_TASK DIRECTIONS:_
Reproduce the listing below word for word, keeping every line in its original order.

[start EXERCISE DATA]

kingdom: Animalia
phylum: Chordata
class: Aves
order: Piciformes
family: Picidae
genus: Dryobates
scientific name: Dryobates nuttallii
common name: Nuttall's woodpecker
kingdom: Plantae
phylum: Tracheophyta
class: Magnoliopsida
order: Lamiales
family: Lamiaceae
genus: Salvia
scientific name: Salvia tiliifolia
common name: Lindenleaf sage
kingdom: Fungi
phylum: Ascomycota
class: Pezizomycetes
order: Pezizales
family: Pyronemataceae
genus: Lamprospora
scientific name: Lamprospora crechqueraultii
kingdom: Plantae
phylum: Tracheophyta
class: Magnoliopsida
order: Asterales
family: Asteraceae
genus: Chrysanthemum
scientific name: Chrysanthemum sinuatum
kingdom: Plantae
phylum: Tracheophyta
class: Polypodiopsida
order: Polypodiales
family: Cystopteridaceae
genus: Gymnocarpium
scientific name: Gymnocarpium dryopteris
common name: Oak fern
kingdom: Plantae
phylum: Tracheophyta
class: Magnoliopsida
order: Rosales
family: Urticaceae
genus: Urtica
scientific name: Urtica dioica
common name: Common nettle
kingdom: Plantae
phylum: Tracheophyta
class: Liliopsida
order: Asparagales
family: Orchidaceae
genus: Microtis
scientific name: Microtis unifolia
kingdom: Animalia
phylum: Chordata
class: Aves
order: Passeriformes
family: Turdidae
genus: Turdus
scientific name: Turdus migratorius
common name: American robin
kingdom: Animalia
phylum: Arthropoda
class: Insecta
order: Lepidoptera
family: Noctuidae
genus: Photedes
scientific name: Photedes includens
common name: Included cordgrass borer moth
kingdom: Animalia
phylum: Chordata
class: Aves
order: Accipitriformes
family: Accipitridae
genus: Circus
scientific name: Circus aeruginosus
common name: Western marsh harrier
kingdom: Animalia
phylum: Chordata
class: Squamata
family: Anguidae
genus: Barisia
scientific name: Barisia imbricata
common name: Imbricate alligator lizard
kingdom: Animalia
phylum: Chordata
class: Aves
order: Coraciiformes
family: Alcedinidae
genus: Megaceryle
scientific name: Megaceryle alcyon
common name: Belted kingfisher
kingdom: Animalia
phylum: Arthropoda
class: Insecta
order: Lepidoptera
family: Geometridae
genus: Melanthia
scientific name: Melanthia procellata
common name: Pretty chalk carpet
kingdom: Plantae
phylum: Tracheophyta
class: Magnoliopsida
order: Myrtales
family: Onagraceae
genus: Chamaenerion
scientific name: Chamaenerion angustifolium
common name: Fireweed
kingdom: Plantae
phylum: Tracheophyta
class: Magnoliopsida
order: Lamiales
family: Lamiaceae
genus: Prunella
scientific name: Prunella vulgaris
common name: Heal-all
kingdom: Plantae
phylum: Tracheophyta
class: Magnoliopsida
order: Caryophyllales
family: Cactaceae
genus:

[end EXERCISE DATA]

_THE RESULT:_
kingdom: Animalia
phylum: Chordata
class: Aves
order: Piciformes
family: Picidae
genus: Dryobates
scientific name: Dryobates nuttallii
common name: Nuttall's woodpecker
kingdom: Plantae
phylum: Tracheophyta
class: Magnoliopsida
order: Lamiales
family: Lamiaceae
genus: Salvia
scientific name: Salvia tiliifolia
common name: Lindenleaf sage
kingdom: Fungi
phylum: Ascomycota
class: Pezizomycetes
order: Pezizales
family: Pyronemataceae
genus: Lamprospora
scientific name: Lamprospora crechqueraultii
kingdom: Plantae
phylum: Tracheophyta
class: Magnoliopsida
order: Asterales
family: Asteraceae
genus: Chrysanthemum
scientific name: Chrysanthemum sinuatum
kingdom: Plantae
phylum: Tracheophyta
class: Polypodiopsida
order: Polypodiales
family: Cystopteridaceae
genus: Gymnocarpium
scientific name: Gymnocarpium dryopteris
common name: Oak fern
kingdom: Plantae
phylum: Tracheophyta
class: Magnoliopsida
order: Rosales
family: Urticaceae
genus: Urtica
scientific name: Urtica dioica
common name: Common nettle
kingdom: Plantae
phylum: Tracheophyta
class: Liliopsida
order: Asparagales
family: Orchidaceae
genus: Microtis
scientific name: Microtis unifolia
kingdom: Animalia
phylum: Chordata
class: Aves
order: Passeriformes
family: Turdidae
genus: Turdus
scientific name: Turdus migratorius
common name: American robin
kingdom: Animalia
phylum: Arthropoda
class: Insecta
order: Lepidoptera
family: Noctuidae
genus: Photedes
scientific name: Photedes includens
common name: Included cordgrass borer moth
kingdom: Animalia
phylum: Chordata
class: Aves
order: Accipitriformes
family: Accipitridae
genus: Circus
scientific name: Circus aeruginosus
common name: Western marsh harrier
kingdom: Animalia
phylum: Chordata
class: Squamata
family: Anguidae
genus: Barisia
scientific name: Barisia imbricata
common name: Imbricate alligator lizard
kingdom: Animalia
phylum: Chordata
class: Aves
order: Coraciiformes
family: Alcedinidae
genus: Megaceryle
scientific name: Megaceryle alcyon
common name: Belted kingfisher
kingdom: Animalia
phylum: Arthropoda
class: Insecta
order: Lepidoptera
family: Geometridae
genus: Melanthia
scientific name: Melanthia procellata
common name: Pretty chalk carpet
kingdom: Plantae
phylum: Tracheophyta
class: Magnoliopsida
order: Myrtales
family: Onagraceae
genus: Chamaenerion
scientific name: Chamaenerion angustifolium
common name: Fireweed
kingdom: Plantae
phylum: Tracheophyta
class: Magnoliopsida
order: Lamiales
family: Lamiaceae
genus: Prunella
scientific name: Prunella vulgaris
common name: Heal-all
kingdom: Plantae
phylum: Tracheophyta
class: Magnoliopsida
order: Caryophyllales
family: Cactaceae
genus:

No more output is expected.